Beyond the low interest rate and high inflation environment that kept investors active in the office sales market, the introduction of the additional buyer’s stamp duty imposed in the residential sector had investors looking for alternative asset options. This, in turn, played a part in raising the interest level in strata-titled office units.
Supported by the robust sales activities, the average capital value of Grade A office space in the Raffles Place/New Downtown area held firm for the second consecutive quarter at S$2,459 per sq ft in 1Q 2012.
Looking forward to the next nine months, the uncertain economic outlook will continue to put businesses on guard and weigh down occupier demand.

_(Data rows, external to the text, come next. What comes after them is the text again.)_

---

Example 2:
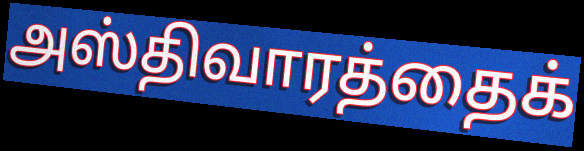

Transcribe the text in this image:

அஸ்திவாரத்தைக்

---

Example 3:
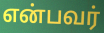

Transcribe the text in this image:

என்பவர்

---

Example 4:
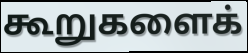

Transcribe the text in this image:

கூறுகளைக்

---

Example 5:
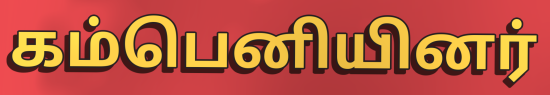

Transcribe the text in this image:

கம்பெனியினர்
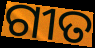
ଗୀତ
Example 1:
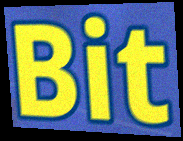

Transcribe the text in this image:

Bit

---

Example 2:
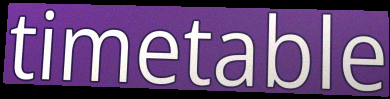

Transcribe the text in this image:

timetable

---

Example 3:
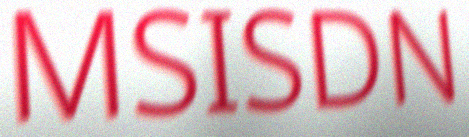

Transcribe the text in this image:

MSISDN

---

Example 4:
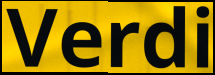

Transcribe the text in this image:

Verdi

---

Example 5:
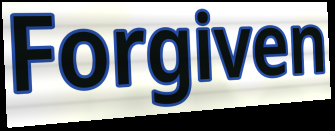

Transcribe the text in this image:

Forgiven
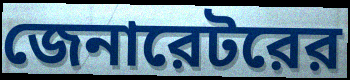
জেনারেটরের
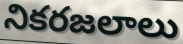
నికరజలాలు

On the other hand, supply of office space available for lease is expected to grow, on the back of an impending two-tier space market – the pipeline of new office completions offered by various landlords, as well as an expected increase in shadow space available for sub-lease by tenants, if the economy stays in the doldrums.

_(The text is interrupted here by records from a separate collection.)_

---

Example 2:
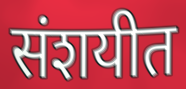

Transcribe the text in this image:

संशयीत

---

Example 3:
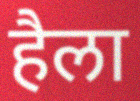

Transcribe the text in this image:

हैला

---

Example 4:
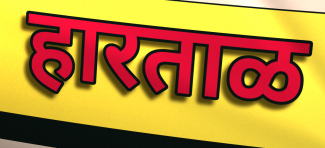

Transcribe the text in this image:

हारताळ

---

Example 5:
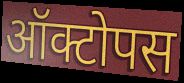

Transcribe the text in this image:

ऑक्टोपस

The accumulation of these factors would continue to drag down rents.
Nonetheless, on a brighter note, although the overall business outlook for 2012 remains grim, recovery seems closer with the seemingly bottoming-out of the US economy.

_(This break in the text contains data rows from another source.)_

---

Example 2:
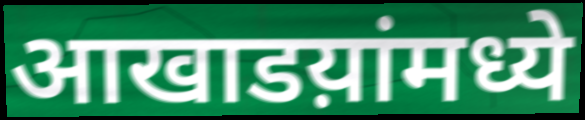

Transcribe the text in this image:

आखाडय़ांमध्ये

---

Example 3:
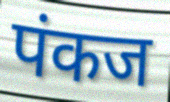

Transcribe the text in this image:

पंकज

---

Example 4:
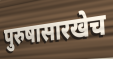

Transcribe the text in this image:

पुरुषासारखेच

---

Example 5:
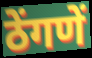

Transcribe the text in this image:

ठेंगणें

Ms Chia Siew Chuin (谢岫君), Director of Research & Advisory, Colliers International, says, “Despite the economic uncertainty, there are industries such as those in mining and gas, private banking, equity investment, and information and communications services, which have remained optimistic and maintained their expansionary mode.”
For example, Rio Tinto has recently completed its lease of about 46,000 sq ft of space at Marina Bay Financial Centre Tower 3 to house their new regional headquarters. The mining company will be moving out of its current 27,000 sq ft premises at Centennial Tower.
Niche private foreign banks, such as Julius Baer and Union Bancaire Privee, have stepped up hiring to expand their wealth management business in Singapore, given the economic power shift towards Asia. Banco Santander has also opened a new branch in Singapore to capture a slice of the Asian trade flows.
On the equity investment front, firms which have recently set up offices in Singapore to tap into her fast growing reputation as an important market for the asset management industry include Eaton Vance Corp – one of the oldest investment management firms in the United States, and General Atlantic LLC (GA) – one of the world’s largest equity firms.
Ms Chia adds, “Though these players may be smaller space users compared to the financial institutions, these new demand drivers could help cushion the fall in occupier demand and mitigate rental erosion.
Hence, although office rents could continue to slide this year, the fall is expected to be capped at 15 per cent. This is sanguine when juxtaposed to the previous downturn in 2009 when office rents crashed 20 per cent to 50 per cent.
On the back of continued investor interest in light of the low interest rate and high inflation environment, office capital values, on the other hand, could hold relatively stable. However, if the rocky global environment prolongs, capital values may then decrease by up to five per cent for the whole of Year 2012.”